John August introduces Courier Prime

February 1st, 2013 by

When your job basically involves staring at a monitor screen all day — specifically at the letters in your words — over time, little things can become big things

Like fonts.

I have never much cared for Courier Final Draft, but it is the modern version of the standard Courier font for screenplays, so we’ve all been pretty much forced to live with it.

Then screenwriter John August and ‘associates’ did something about the situation: Yesterday they introduced Courier Prime:

In July 2012, I asked type designer Alan Dague-Greene to come up with a new typeface that matched the metrics of Courier — thus protecting line breaks and page counts — while addressing some of its weak spots.

I wanted a font that could be substituted letter-for-letter with Courier Final Draft, but look better, both on-screen and printed. I wanted a bolder bold and real italics, not just slanted glyphs.

Alan rose to the challenge, creating a typeface that is unmistakably Courier, but subtly improved.

You should read John’s post here as it’s an interesting lesson in history, design, and left and right-brain thinking.

And here’s the kicker: It’s free! Go here to download Courier Prime. While you’re at it, hit up John on Twitter [@JohnAugust] to give him a shout-out for thinking of the aesthetic well-being of screenwriters everywhere.

10 thoughts on “John August introduces Courier Prime

  1. Alan D. says:

    Hey Scott,

    I already downloaded this font and love it, but do you think it’s acceptable to use when sending in requested spec scripts or for contests? I wanted to ask John this, but there’s no comment section on his post.


    1. Scott says:

      Yes, I’m sure it’s fine.

  2. GITSfan says:

    Exciting news! Thank you, John August and Alan Dague-Green.

    To celebrate, another design/film intersection that arose today, #designfilms, design puns of film titles:

  3. Paul Connors says:

    Courier Prime looks like it may easily change the page count of scripts when compared with the identical script presented in Courier Final Draft. Isn’t that a problem?

    1. Scott says:

      Paul, if you read John’s post, he says that the new font will NOT change page count.

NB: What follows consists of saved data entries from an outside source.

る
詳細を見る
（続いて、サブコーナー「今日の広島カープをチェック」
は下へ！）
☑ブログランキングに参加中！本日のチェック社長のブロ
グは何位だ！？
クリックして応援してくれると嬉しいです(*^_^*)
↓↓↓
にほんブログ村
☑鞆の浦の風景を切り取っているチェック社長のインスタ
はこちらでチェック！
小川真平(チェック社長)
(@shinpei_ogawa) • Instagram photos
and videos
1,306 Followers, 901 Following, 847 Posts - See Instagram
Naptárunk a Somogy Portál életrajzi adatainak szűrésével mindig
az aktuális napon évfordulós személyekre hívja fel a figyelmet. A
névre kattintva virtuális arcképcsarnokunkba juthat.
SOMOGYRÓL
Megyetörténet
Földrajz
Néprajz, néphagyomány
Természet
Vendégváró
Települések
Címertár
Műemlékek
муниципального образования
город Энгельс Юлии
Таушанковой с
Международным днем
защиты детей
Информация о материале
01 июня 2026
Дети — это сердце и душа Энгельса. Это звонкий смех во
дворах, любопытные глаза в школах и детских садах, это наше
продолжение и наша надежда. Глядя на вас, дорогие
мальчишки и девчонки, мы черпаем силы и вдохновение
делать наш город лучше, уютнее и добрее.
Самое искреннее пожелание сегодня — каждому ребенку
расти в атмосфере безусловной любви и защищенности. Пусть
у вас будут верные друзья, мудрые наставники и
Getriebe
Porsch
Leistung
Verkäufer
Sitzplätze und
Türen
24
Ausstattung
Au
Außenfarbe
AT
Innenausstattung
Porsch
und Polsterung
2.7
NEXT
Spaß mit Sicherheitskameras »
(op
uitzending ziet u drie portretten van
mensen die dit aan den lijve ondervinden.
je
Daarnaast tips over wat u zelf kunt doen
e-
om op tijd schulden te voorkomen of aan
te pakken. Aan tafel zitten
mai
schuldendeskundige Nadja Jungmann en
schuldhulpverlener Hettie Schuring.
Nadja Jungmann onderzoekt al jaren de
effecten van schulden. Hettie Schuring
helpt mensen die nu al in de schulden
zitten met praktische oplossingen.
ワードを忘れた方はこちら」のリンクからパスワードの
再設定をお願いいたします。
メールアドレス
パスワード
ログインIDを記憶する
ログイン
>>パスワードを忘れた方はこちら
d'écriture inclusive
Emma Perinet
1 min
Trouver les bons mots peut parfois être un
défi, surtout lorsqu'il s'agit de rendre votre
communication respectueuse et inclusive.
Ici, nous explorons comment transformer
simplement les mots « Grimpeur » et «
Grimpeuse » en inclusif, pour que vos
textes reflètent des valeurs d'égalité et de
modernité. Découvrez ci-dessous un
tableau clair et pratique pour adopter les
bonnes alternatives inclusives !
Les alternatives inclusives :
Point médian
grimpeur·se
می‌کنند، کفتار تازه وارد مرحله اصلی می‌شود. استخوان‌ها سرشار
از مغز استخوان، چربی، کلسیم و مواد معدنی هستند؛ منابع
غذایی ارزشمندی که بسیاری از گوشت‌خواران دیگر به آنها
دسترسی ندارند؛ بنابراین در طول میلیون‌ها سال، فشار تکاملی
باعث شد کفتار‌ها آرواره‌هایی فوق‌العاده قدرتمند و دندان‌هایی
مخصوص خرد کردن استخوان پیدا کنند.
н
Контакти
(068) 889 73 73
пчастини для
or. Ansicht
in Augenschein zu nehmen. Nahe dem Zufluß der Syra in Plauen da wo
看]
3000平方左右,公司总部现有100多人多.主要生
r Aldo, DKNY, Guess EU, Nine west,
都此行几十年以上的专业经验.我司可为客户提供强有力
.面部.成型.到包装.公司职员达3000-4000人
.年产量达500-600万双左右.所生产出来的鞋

      1. Paul Connors says:

        Actually, on the page where you download Courier Prime (here), it only indicates that it will “probably not” change page counts, and that “some readers using Final Draft have found page count differences, though, so test it out first”. In fact, it does often change page counts on Final Draft for Windows, and on looking at the internal font metrics I am dubious that it will always keep page counts the same on other systems.

  4. nayan1875 says:

    Just tried using it on a Mac FDR v7. I saved a current script into a new file, then selected all and set the font as Courier Prime. I lost all the element presets in FD, so character names got all wobbly, some letters uppercase, some lowercase. Then I scrapped the file, and tried to write on a new document from scratch by setting the font as Courier Prime, but FD wouldn’t recognize the elements, so after typing INT. I didn’t automatically get the location list.

    Great idea to come up with a better font, just wondering if the folks at FD would be willing to build it into their software or provide an update that fixes such issues.

  5. This font looks awesome, but it to add my page counts by a LOT. I have FD8 on Windows. But the font looks cool.

  6. Michael Berg says:

    I use Final Draft for Windows, and have been testing the font in different apps. Be it Final Draft or Word, the Courier Prime DOES have more spacing above and below the character. It also is much thicker. Using Prime just for the dialogue, it pushed my page count an additional 10 pages, and looks almost BOLD when saved as a pdf compared to Final Draft Courier. Applying Prime to the entire 106 page script pushed me out to a 144. I’d love to use this — the italics change is remarkable — but I don’t see how within Final Draft 7 for Windows… not with that much difference in spacing.

  7. This is going to sound so picky of me, but the italic letters bother me. The lower-case ‘f’ in italics stands out so much on the page that it makes my eyes jump to it.

    Other than that I really like the font, so I’m looking into a workaround for this.